In summing up how the risk to children at the home was assessed and managed, the report concluded: “There was a lack of co-ordination in analysing and managing risk by Barnardo’s, Homefirst Trust and professional staff allied to the Trust.
“Although systems and structure were in place for monitoring how risk was managed, evidence from the cases we reviewed did not show that Cherry Lodge management, Barnardo’s senior management, Homefirst Trust, or the NHSSB were taking actions to assure the quality of these systems and structures.”
The report also revealed that inspectors had been told that Barnardo’s management had “suppressed” concerns – raised BEFORE the June 2006 incident – that a staffing crisis was leaving vulnerable children at risk.
Said the report: “One of our most significant findings was that some Cherry Lodge staff reported that they believed that Barnardo’s management suppressed or sidestepped, or ignored, their concerns about unsafe practices in Cherry Lodge and poor standards of care.”
It added that if Barnardo’s management had acted, then the risk of the June 2006 incident happening would have been reduced, and the response to the incident would have been better managed.
The report stressed that many parents and health professionals had praised the home – which has re-opened under the direct control of the Northern Health and Social Care Trust, under a new manager – during its inquiry.
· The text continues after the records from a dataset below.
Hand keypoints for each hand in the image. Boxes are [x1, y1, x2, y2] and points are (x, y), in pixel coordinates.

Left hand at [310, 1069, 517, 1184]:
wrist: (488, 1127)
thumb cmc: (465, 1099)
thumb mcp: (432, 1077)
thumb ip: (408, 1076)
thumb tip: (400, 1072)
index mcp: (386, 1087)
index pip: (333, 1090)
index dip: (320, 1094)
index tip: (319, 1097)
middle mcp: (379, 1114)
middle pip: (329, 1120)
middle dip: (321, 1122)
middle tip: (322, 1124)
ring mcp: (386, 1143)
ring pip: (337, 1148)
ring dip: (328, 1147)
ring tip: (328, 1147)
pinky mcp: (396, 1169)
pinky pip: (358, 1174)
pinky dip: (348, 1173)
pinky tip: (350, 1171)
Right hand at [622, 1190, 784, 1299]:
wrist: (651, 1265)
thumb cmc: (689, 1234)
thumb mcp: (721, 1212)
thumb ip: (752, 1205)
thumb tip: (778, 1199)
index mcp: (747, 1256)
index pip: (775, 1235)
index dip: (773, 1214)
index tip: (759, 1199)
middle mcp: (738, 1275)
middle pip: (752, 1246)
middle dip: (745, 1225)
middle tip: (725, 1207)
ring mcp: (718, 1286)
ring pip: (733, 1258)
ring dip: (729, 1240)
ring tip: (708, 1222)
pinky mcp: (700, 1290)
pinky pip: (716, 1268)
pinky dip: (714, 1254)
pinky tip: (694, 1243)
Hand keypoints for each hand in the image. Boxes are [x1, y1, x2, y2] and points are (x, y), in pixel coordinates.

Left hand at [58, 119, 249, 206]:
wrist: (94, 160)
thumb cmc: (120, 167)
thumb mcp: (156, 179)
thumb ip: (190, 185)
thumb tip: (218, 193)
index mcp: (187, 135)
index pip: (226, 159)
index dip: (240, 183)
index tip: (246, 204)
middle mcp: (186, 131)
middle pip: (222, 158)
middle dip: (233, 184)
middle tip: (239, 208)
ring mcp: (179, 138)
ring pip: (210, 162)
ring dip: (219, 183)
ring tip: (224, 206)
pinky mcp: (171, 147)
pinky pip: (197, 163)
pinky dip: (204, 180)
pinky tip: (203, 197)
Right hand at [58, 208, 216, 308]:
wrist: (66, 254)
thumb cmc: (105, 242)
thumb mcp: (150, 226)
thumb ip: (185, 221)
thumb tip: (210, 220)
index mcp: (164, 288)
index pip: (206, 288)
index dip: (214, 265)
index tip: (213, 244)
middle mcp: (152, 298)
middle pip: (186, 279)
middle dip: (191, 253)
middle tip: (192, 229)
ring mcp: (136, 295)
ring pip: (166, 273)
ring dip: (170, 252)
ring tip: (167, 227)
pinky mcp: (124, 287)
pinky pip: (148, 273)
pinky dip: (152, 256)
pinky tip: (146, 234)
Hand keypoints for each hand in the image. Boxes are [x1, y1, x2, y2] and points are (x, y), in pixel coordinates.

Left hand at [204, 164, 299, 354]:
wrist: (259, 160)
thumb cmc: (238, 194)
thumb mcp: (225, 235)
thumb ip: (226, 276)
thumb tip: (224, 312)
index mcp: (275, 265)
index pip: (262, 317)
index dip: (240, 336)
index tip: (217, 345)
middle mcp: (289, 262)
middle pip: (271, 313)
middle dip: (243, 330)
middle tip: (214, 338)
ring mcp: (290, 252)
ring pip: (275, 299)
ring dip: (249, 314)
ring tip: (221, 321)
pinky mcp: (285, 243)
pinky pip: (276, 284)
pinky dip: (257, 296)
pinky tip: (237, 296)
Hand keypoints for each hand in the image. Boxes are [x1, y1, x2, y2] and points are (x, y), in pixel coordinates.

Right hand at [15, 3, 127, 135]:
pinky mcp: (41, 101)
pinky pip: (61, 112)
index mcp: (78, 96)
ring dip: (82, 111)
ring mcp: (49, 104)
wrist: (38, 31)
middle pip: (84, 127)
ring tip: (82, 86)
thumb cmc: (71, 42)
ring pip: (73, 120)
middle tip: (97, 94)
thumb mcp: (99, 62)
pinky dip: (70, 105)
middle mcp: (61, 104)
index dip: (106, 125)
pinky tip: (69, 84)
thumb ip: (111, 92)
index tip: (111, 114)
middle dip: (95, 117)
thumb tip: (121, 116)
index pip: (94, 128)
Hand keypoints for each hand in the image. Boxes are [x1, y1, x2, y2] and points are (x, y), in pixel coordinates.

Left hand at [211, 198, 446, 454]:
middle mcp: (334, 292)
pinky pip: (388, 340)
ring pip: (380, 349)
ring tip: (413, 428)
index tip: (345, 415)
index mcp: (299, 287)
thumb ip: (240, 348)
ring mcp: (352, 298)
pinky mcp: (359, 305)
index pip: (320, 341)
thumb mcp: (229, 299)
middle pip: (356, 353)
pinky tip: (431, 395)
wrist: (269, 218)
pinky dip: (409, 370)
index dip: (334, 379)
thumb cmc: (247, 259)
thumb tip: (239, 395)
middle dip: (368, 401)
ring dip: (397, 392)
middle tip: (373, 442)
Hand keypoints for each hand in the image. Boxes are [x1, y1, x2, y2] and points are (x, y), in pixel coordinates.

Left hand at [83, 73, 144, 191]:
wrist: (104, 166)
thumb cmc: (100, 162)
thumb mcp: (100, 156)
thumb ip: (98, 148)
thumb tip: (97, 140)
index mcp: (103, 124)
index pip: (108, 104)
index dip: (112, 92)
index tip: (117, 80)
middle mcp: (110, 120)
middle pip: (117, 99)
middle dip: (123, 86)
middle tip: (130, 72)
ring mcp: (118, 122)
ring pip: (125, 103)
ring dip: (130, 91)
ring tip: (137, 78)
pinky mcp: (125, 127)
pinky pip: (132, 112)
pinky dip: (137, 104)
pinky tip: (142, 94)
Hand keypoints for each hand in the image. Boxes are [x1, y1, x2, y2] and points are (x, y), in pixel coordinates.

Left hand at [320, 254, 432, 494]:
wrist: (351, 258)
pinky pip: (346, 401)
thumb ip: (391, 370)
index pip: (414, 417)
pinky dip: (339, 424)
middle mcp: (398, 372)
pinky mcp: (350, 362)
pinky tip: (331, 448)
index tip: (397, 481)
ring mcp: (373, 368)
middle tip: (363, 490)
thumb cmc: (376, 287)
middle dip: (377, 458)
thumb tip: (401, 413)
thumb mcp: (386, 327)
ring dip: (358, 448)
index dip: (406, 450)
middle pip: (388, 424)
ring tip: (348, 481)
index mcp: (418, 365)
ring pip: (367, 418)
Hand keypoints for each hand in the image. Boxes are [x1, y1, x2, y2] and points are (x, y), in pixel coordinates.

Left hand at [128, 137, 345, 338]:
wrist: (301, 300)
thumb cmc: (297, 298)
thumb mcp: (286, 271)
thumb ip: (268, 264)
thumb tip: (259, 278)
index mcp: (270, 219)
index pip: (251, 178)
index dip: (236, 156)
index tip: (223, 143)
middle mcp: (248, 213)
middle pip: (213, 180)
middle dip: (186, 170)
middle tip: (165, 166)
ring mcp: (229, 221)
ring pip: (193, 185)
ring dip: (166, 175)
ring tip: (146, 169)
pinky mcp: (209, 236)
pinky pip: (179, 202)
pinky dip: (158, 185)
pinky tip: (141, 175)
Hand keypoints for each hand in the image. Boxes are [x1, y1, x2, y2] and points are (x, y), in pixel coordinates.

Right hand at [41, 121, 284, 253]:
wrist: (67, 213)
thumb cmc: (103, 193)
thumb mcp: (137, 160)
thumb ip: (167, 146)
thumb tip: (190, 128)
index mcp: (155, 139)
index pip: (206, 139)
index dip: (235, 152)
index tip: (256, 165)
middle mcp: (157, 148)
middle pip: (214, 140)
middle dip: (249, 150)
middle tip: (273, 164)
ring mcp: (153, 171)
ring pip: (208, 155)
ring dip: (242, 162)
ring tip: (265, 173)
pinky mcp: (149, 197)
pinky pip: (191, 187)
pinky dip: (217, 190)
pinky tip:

However, one parent who removed his daughter from the facility over concerns about Cherry Lodge said that a raft of recommendations made by the RQIA were not enough to convince him to use the facility, despite the changes in management.
Dermod Ryder told Sunday Life: “There was incompetence in the way that place was run and that was completely concealed from us (parents).
“People can make recommendations, but it is the implementation of those recommendations that is crucial.”
He added: “And, at every stage of that report, it was clear that previous recommendations were not being followed and even statutory regulations were not met.”